Para o especialista em direito tributário Othon de Azevedo, professor da Universidade de Brasília (UnB), é bastante provável que Goiás seja impedido de continuar concedendo os benefícios. "Com certeza, o STF julgará as próximas ações da mesma forma que as anteriores", prevê. "A própria atitude do DF parece uma estratégia para forçar decisão semelhante", acrescenta.

A despeito de o DF afirmar que foi prejudicado, a Secretaria de Fazenda de Goiás insiste que o governo local reconsidere a legislação publicada no Diário Oficial do Distrito Federal em 1° de setembro deste ano. O secretário da Fazenda do estado vizinho, Simão Cirineu Dias, enviou nota à imprensa em que classificou o Decreto n° 33.168 como uma "medida ofensiva". "Todos os pedidos feitos até agora pelo DF nós estamos apoiando", queixou-se.

A Secretaria de Fazenda local também redigiu nota sobre o assunto. Nela, destaca que o decreto que possibilitou a operação "é genérico, não direcionado especificamente a qualquer das unidades da Federação". O texto diz ainda que "o Distrito Federal vem trabalhando em harmonia com Goiás (...) para que os programas de incentivos existentes não provoquem perdas a nenhum estado".
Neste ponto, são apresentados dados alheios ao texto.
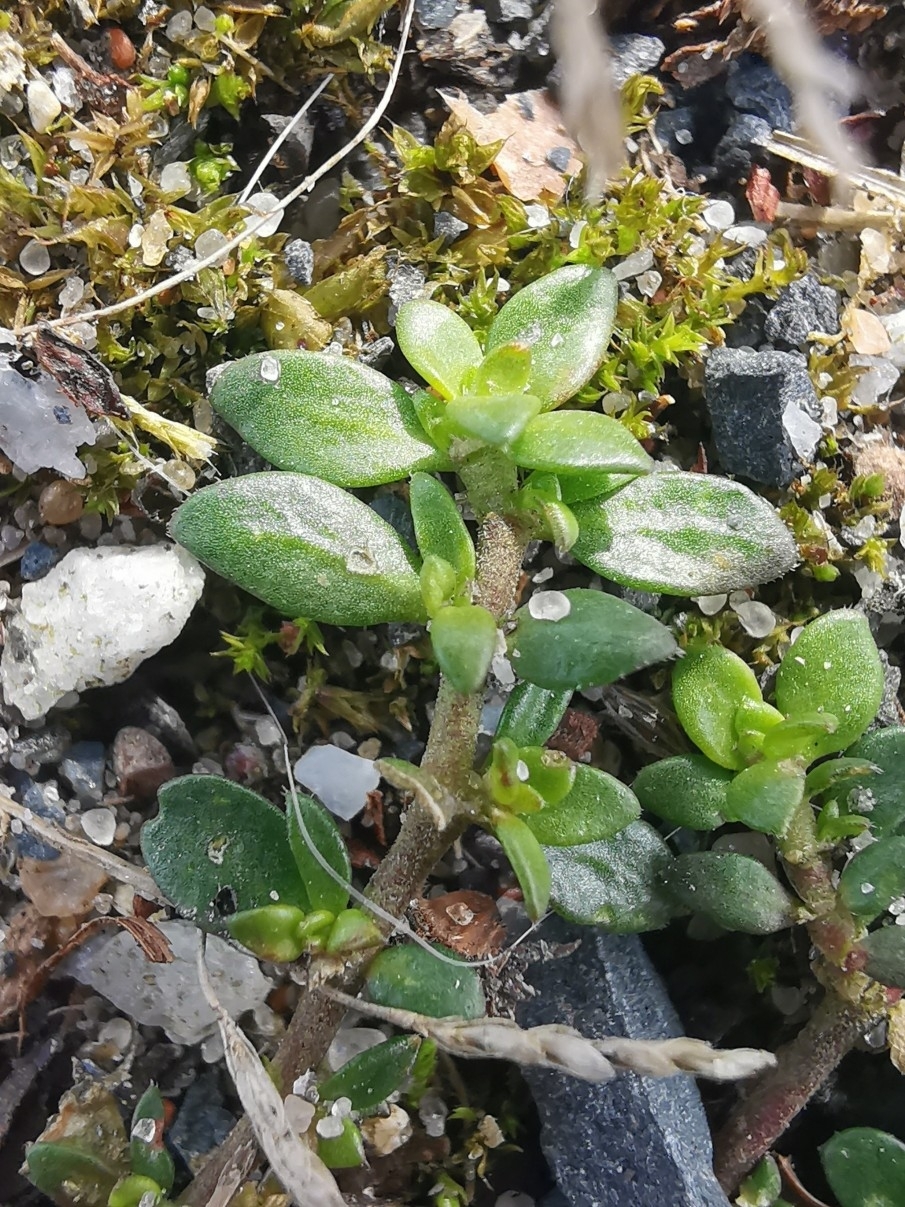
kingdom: Plantae
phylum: Tracheophyta
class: Magnoliopsida
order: Caryophyllales
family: Caryophyllaceae
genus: Herniaria
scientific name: Herniaria glabra
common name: Smooth rupturewort
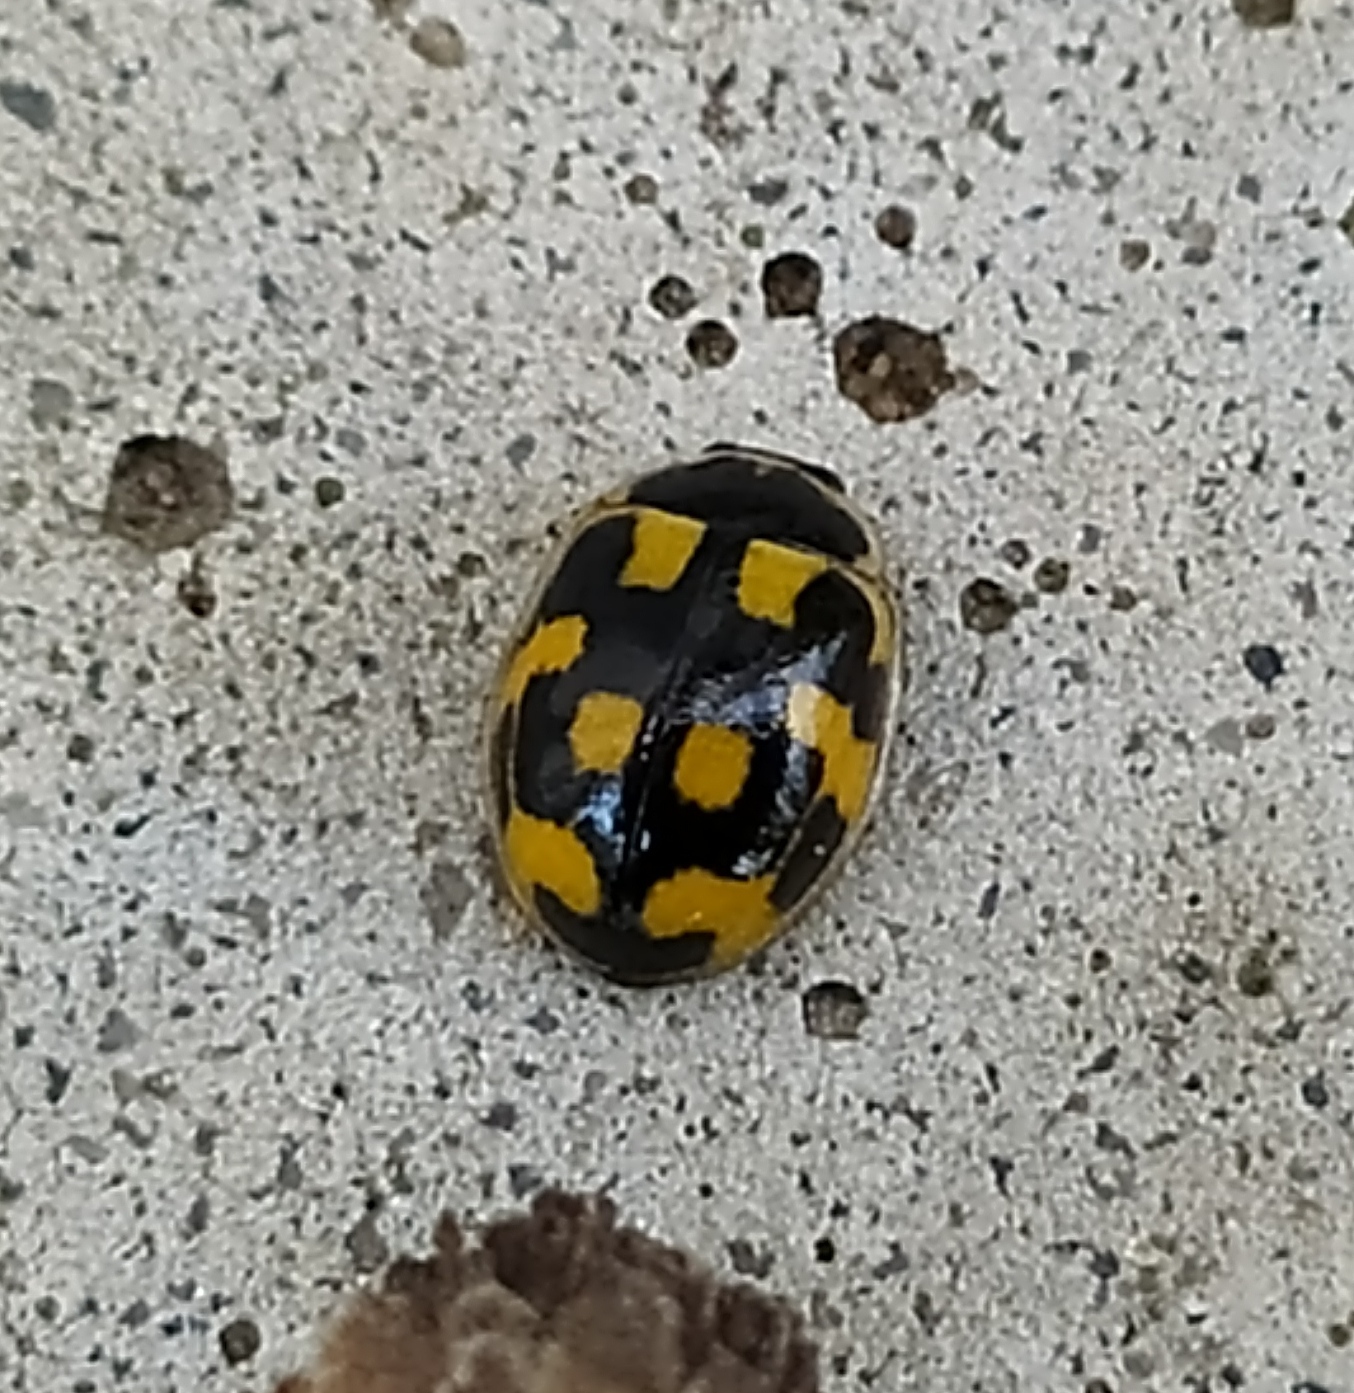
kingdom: Animalia
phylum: Arthropoda
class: Insecta
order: Coleoptera
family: Coccinellidae
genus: Propylaea
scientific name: Propylaea quatuordecimpunctata
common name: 14-spotted ladybird beetle
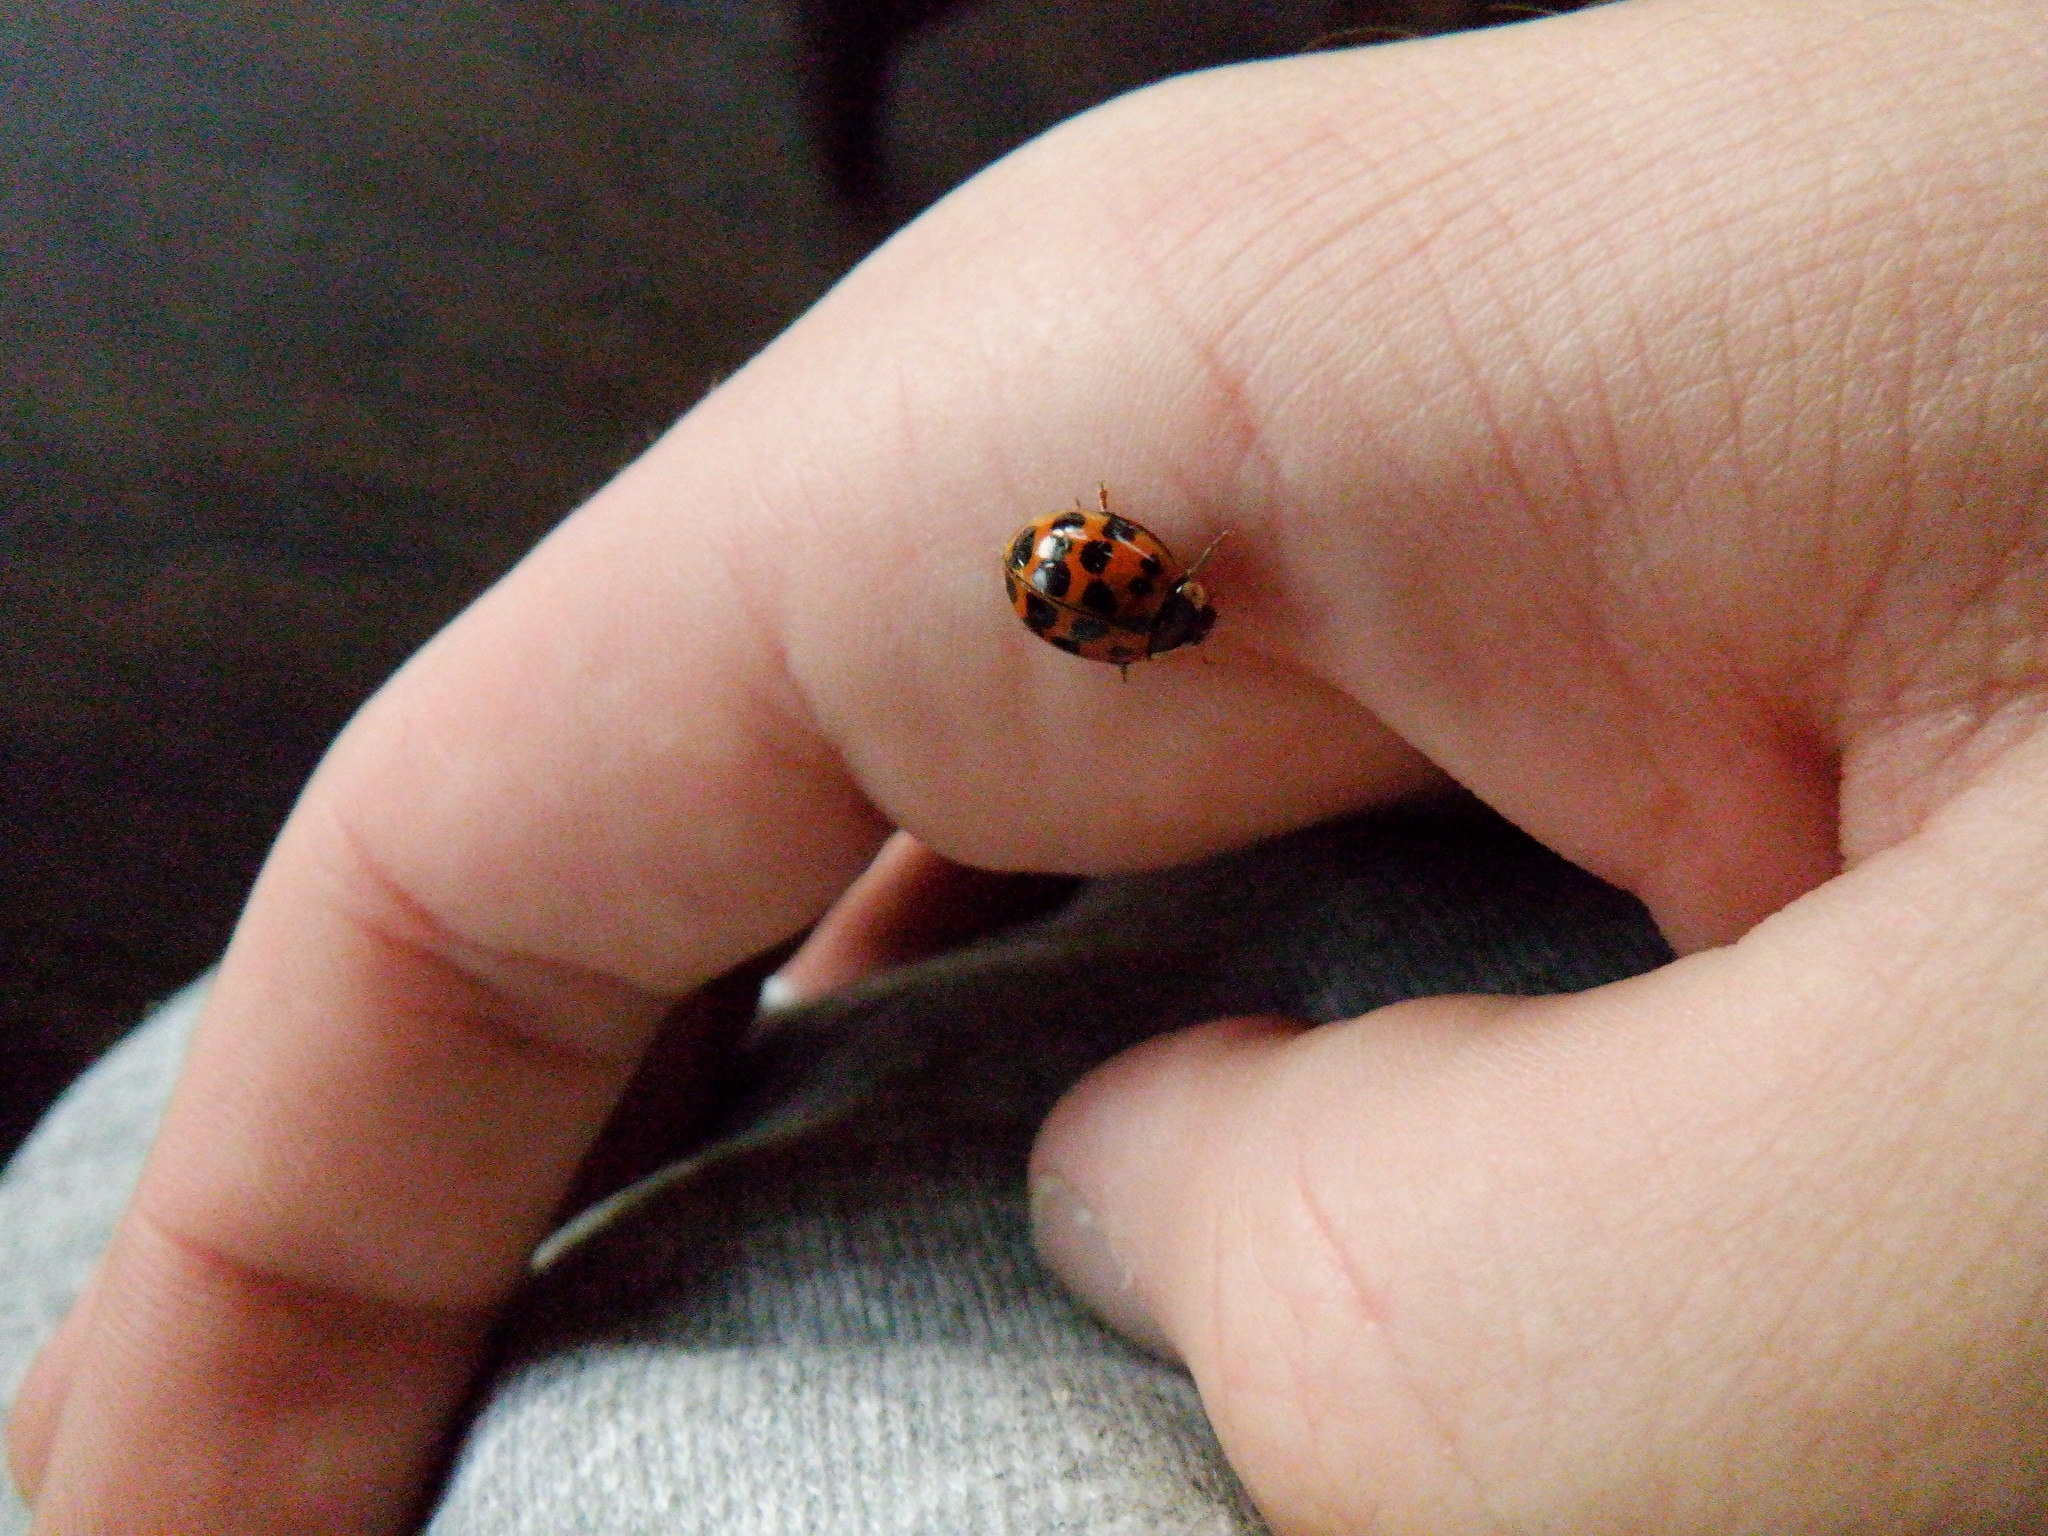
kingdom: Animalia
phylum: Arthropoda
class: Insecta
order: Coleoptera
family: Coccinellidae
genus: Harmonia
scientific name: Harmonia axyridis
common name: Harlequin ladybird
Recado Ao invalidar isenções tributárias de seis estados, em junho de 2011, o presidente do Supremo Tribunal Federal, Cezar Peluso, sinalizou que mais decisões semelhantes podem ser esperadas. Ele afirmou que as determinações eram um recado para que os estados não aprovem mais normas de "benefícios fiscais ao arrepio da Constituição". Ao julgarem um pacote de 14 processos que tratavam de prazos especiais ou reduções sobre o pagamento do Imposto sobre Circulação de Mercadorias e Serviços (ICMS), os ministros entenderam, or unanimidade, que as leis são inconstitucionais.